▶ **ABOUT THIS TASK**: Return the records below in full. Keep every word exact and skip the images.

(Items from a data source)
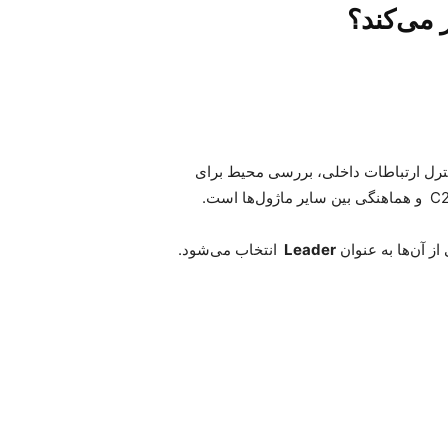
 می‌کند؟
ترل ارتباطات داخلی، بررسی محیط برای
C
و هماهنگی بین سایر ماژول‌ها است.
از آن‌ها به عنوان
Leader
انتخاب می‌شود
.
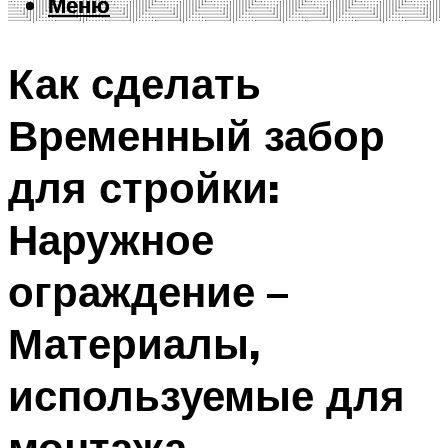
Меню
Меню
Как сделать
Временный забор
для стройки:
Наружное
ограждение –
Материалы,
используемые для
монтажа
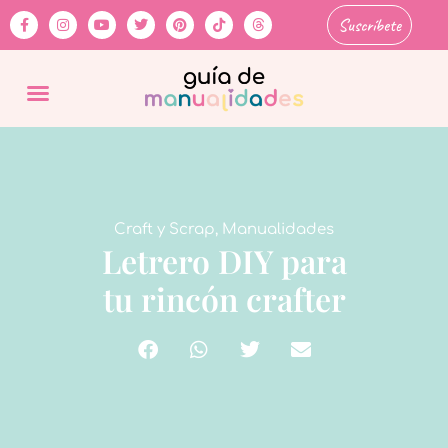
Suscríbete
Craft y Scrap
,
Manualidades
Letrero DIY para
tu rincón crafter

▶ **ANSWER SECTION**:
 می‌کند؟
ترل ارتباطات داخلی، بررسی محیط برای
C
و هماهنگی بین سایر ماژول‌ها است.
از آن‌ها به عنوان
Leader
انتخاب می‌شود
.
Меню
Меню
Как сделать
Временный забор
для стройки:
Наружное
ограждение –
Материалы,
используемые для
монтажа
Suscríbete
Craft y Scrap
,
Manualidades
Letrero DIY para
tu rincón crafter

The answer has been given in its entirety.